El día amaneció nublado y como de costumbre, lleno de humedad. La muchacha no había dormido bien aquella noche, las pesadillas habían sido continuas y no pudo descansar más de dos horas seguidas.
—¿Cariño, recoges tú hoy a George?
—Sí, claro mamá —contestó sonriente, le alegraba poder aliviar el peso que llevaba su madre sobre los hombros— ¿Llegarás tarde?
—Tengo turno doble en el hospital, este mes vamos muy justos.
—Ya veo.
Se fue a trabajar pensativa, había meses en los que las deudas de su padre las ahogaban y la hipoteca de la casa era lo primero que debían pagar, pues no podían arriesgarse a quedarse en la calle. Más o menos se las iban arreglando entre las dos para salir adelante, pero los dobles turnos de enfermera destrozaban la salud de una madre a la que adoraba profundamente. También estaba el pequeño George, que tan sólo tenía catorce años, estaba creciendo y aunque fuese un chico tan joven, comprendía la situación y no pedía nada,  aun así, ambas se desvivían por darle todo lo que podían conseguir.
La mañana marchaba tranquila, había muy poca clientela en una pequeña librería medio escondida en un barrio desolado por la nueva crisis económica. La ausencia de movimiento le producía una paz que agradecía profundamente, tenía muchas cosas en las que pensar, como por ejemplo, buscar un segundo trabajo, porque como continuasen así las cosas, su madre y su hermano lo iban a pasar muy mal. El tintineo de la puerta la despertó de su ensoñación bruscamente.
—¿Meryl Smith? —preguntó un hombre uniformado nada más poner un pie en la tienda.
Creyendo que se trataba de otro acreedor a quien debían dinero, comenzó a empalidecer y a ponerse nerviosa, seguidamente contestó con un tímido movimiento de cabeza.

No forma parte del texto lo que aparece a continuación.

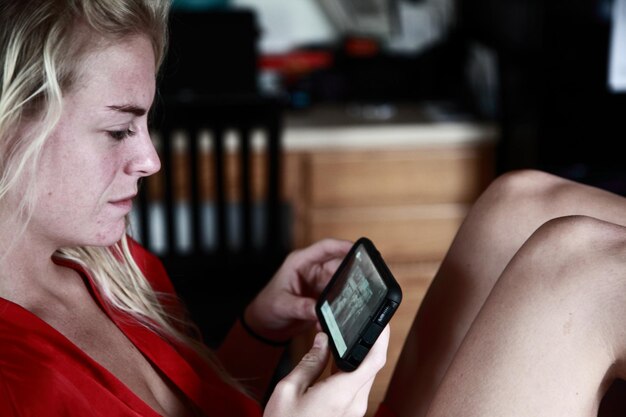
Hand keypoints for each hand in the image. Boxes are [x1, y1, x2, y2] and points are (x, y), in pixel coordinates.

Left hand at [244, 239, 352, 342]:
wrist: (267, 324)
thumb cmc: (268, 307)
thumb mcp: (282, 305)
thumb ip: (301, 307)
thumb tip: (319, 311)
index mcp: (300, 262)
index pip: (325, 248)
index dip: (343, 246)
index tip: (359, 249)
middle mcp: (312, 269)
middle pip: (338, 265)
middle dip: (351, 272)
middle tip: (365, 281)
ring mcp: (319, 283)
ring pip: (341, 282)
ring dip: (347, 293)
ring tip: (353, 302)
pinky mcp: (323, 297)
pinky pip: (338, 298)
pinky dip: (340, 307)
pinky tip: (338, 317)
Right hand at [264, 326, 389, 416]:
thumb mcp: (288, 390)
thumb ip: (309, 362)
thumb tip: (322, 340)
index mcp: (341, 394)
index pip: (374, 359)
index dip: (381, 336)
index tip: (381, 319)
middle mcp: (354, 405)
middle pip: (371, 366)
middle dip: (367, 342)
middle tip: (356, 323)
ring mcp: (353, 413)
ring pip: (364, 376)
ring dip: (357, 357)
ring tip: (342, 339)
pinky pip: (355, 388)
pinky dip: (349, 371)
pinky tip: (335, 361)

—¿Qué quiere? —dijo tras unos segundos, su voz tembló levemente.
—Necesito que me acompañe señorita.
—¿Dónde? Mire, si es por un asunto de dinero…
—No es eso —otro hombre entró en la tienda uniéndose a la conversación—. Necesitamos que nos acompañe, si obedece sin rechistar, será algo beneficioso para usted y su familia.
—No puedo simplemente irme con dos desconocidos —repuso arqueando una ceja evidentemente asustada.
—Tenemos órdenes de llevarla, es su elección la forma de hacerlo.
Sintiéndose amenazada por ambos hombres de aspecto rudo y tamaño fuera de lo común, se levantó de la vieja silla de dependienta sin dejar de mirarles, cogió su bolso y agarró con fuerza las llaves de la tienda, en un ineficaz intento de aparentar tranquilidad. Si había aparecido una nueva deuda por arte de magia, se ocuparía ella de todo sin tener que comunicárselo a su madre, no quería darle más preocupaciones.